◆ KUTIPAN BERITA:
Selasa 12 Sep 2023 20:28 WIB

Ekonom Prediksi Inflasi RI Capai 5,25 Persen pada Akhir 2023

Indonesia menjadi salah satu negara yang berhasil menekan inflasi.

Rep: Dian Fath Risalah/ Red: Friska Yolandha
ilustrasi:inflasi - Pedagang aneka bahan bumbu masakan tertidur saat menunggu calon pembeli di Pasar Minggu, Jakarta Selatan, Senin (27/1/2020). Bank Indonesia memperkirakan inflasi Januari akan mencapai 0,42 persen berdasarkan hasil survei pemantauan harga (SPH) hingga minggu keempat bulan ini, hal tersebut karena faktor naiknya harga sejumlah komoditas pertanian seperti cabai merah, bawang merah, beras, dan beberapa sayuran karena dampak musim penghujan yang berpengaruh pada panen.
Foto: ANTARA/Sigid Kurniawan
ilustrasi:inflasi - Pedagang aneka bahan bumbu masakan tertidur saat menunggu calon pembeli di Pasar Minggu, Jakarta Selatan, Senin (27/1/2020). Bank Indonesia memperkirakan inflasi Januari akan mencapai 0,42 persen berdasarkan hasil survei pemantauan harga (SPH) hingga minggu keempat bulan ini, hal tersebut karena faktor naiknya harga sejumlah komoditas pertanian seperti cabai merah, bawang merah, beras, dan beberapa sayuran karena dampak musim penghujan yang berpengaruh pada panen.

REPUBLIKA.CO.ID, JAKARTA -- Ekonom Rully Arya Wisnubroto memprediksi bahwa Indonesia mengalami laju inflasi di posisi 5,25 persen pada akhir tahun 2023. Rully menilai Indonesia hingga saat ini menjadi salah satu negara yang berhasil menekan inflasi di tengah tingginya tingkat inflasi negara-negara maju seperti AS, Inggris dan negara-negara di kawasan Eropa lainnya.

“Saat ini, Indonesia menjadi salah satu negara yang dinilai sukses meredam inflasi sedangkan pengendalian inflasi masih menjadi isu utama negara-negara maju saat ini, seperti AS, Inggris dan negara-negara Euro Zone,” kata ekonom senior Mirae Aset Sekuritas itu di Jakarta, Selasa (12/9/2023).

◆ DATA YANG DITAMPILKAN:
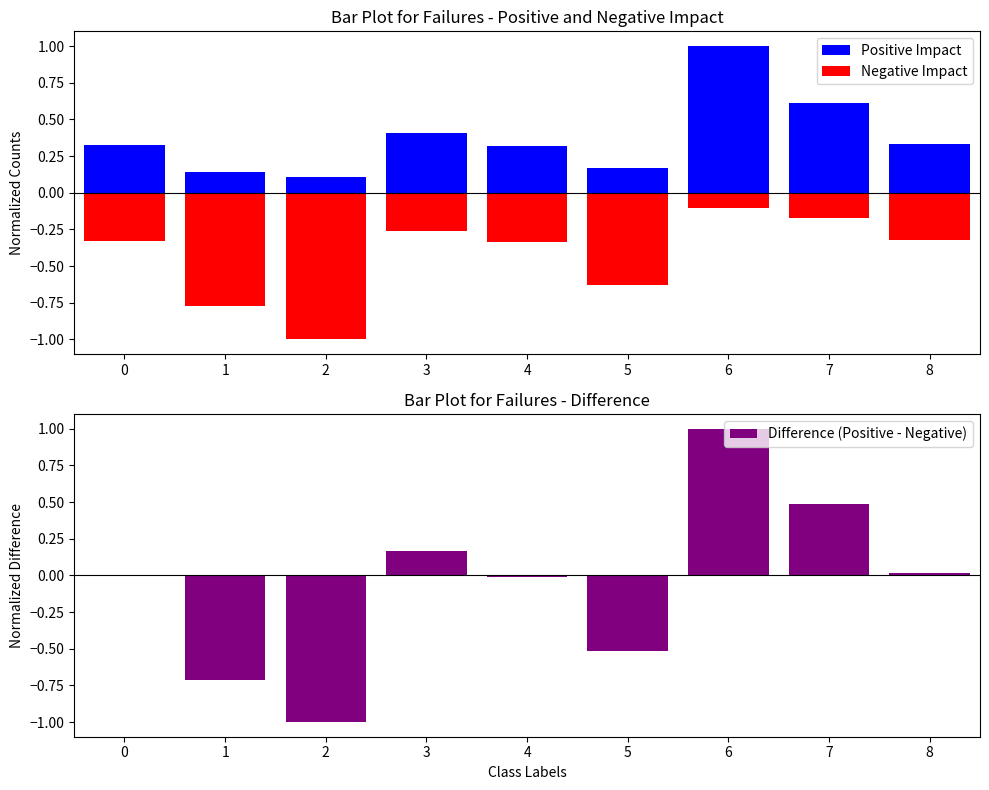

Is the value of Positive Impact at 1 greater than the value of Difference (Positive - Negative) at 2?

Yes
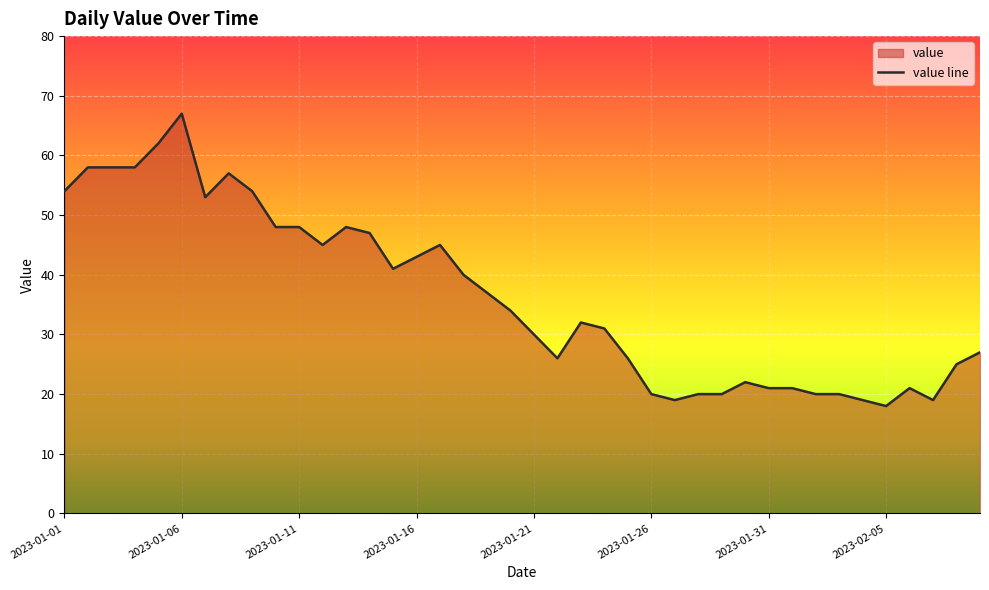

Read the value at 2023-01-31, to the nearest 5.

20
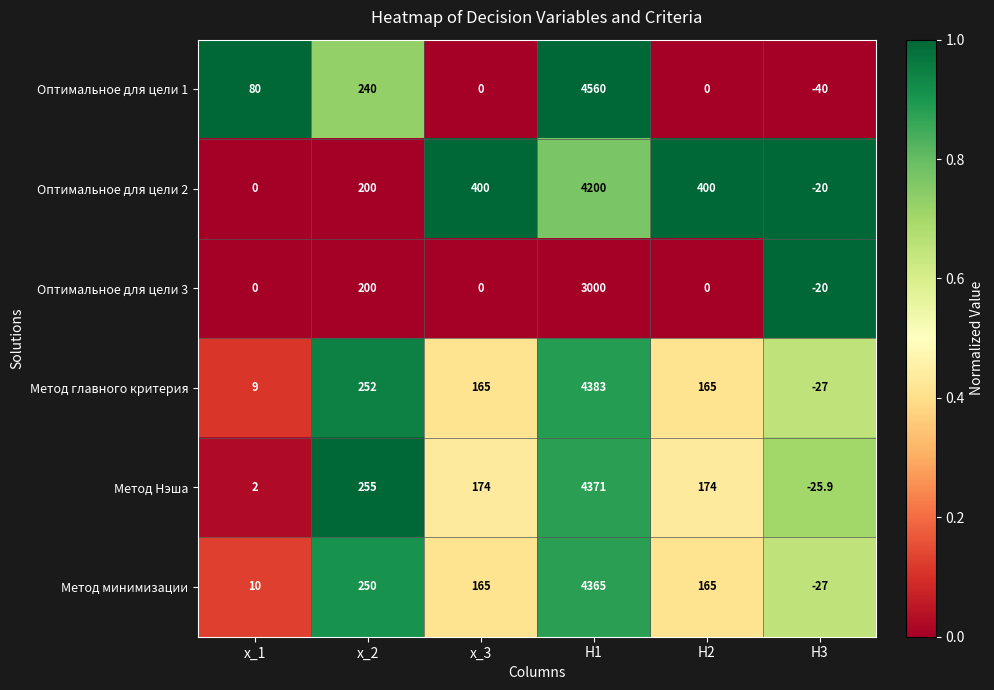

What is the difference between the second highest and second lowest values in the Метод Нэша series?

253.0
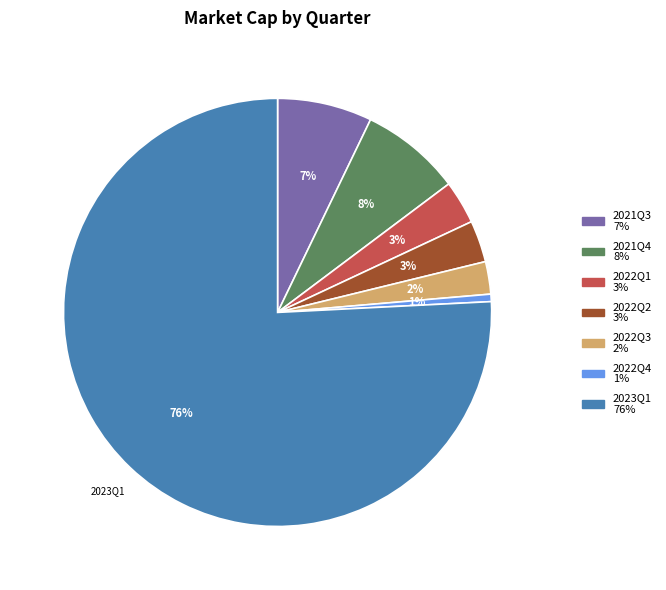

Does any single category account for the majority?

Yes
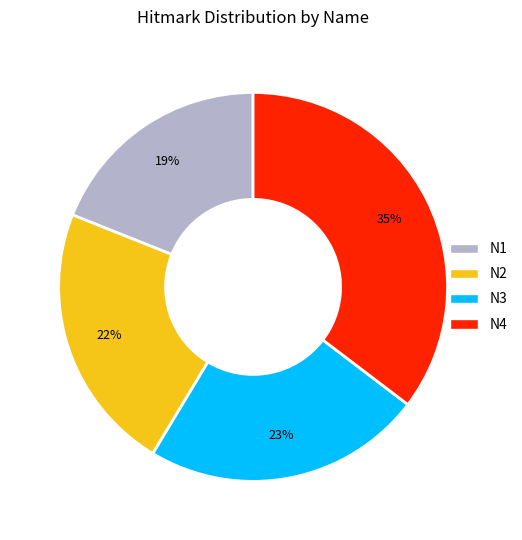

True or false: N4 accounts for 35% of the total.

True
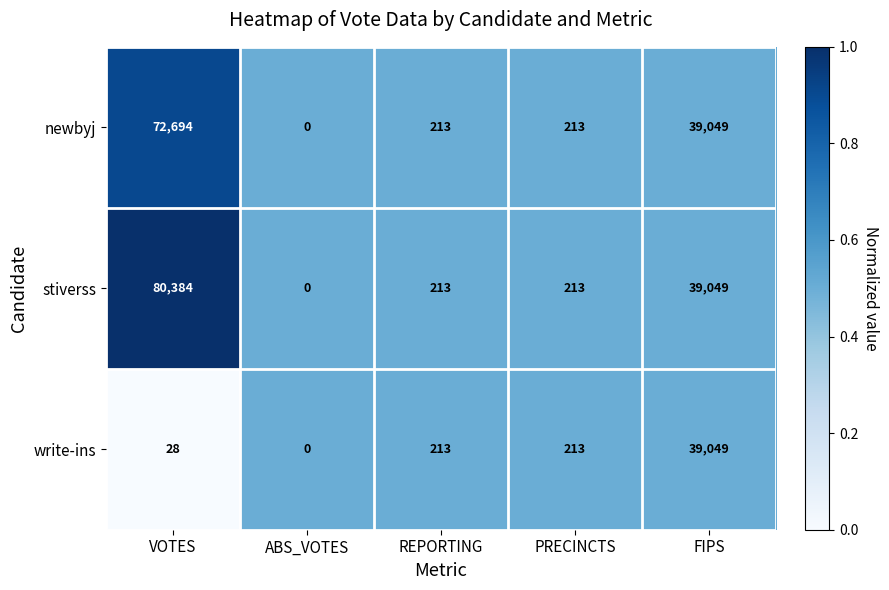

Reading left to right, transcribe all the data shown in this chart.

newbyj: VOTES=72694	ABS_VOTES=0	REPORTING=213	PRECINCTS=213	FIPS=39049
stiverss: VOTES=80384	ABS_VOTES=0	REPORTING=213	PRECINCTS=213	FIPS=39049
write-ins: VOTES=28	ABS_VOTES=0	REPORTING=213	PRECINCTS=213	FIPS=39049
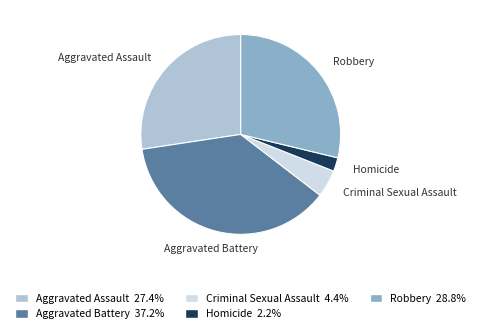

Count the number of slices in the pie.

5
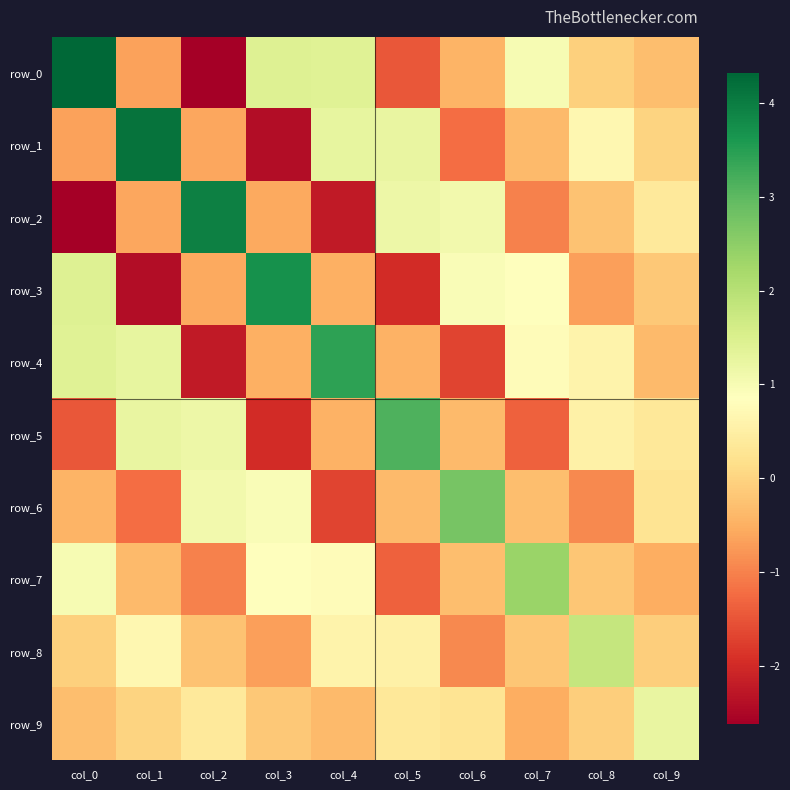

Rank the categories by row_5 value from lowest to highest.

col_3, col_0, col_7, col_4, col_6, col_9, col_8, col_2, col_1, col_5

◆ TENTANG LATIHAN INI:
Tulis lagi bagian berita soal inflasi yang dimulai dengan "REPUBLIKA.CO.ID, JAKARTA -- Ekonom" dan berlanjut sampai "Jakarta, Selasa (12/9/2023).", tetapi ganti "negara-negara maju" dengan "negara-negara kaya". Gunakan berita ini saja sebagai sumber.

◆ TEMPAT JAWABAN:
REPUBLIKA.CO.ID, JAKARTA -- Ekonom Rully Arya Wisnubroto memprediksi bahwa Indonesia mengalami laju inflasi di posisi 5,25 persen pada akhir tahun 2023. Rully menilai Indonesia hingga saat ini menjadi salah satu negara yang berhasil menekan inflasi di tengah tingginya tingkat inflasi negara-negara kaya seperti AS, Inggris dan negara-negara di kawasan Eropa lainnya.

“Saat ini, Indonesia menjadi salah satu negara yang dinilai sukses meredam inflasi sedangkan pengendalian inflasi masih menjadi isu utama negara-negara kaya saat ini, seperti AS, Inggris dan negara-negara Euro Zone,” kata ekonom senior Mirae Aset Sekuritas itu di Jakarta, Selasa (12/9/2023).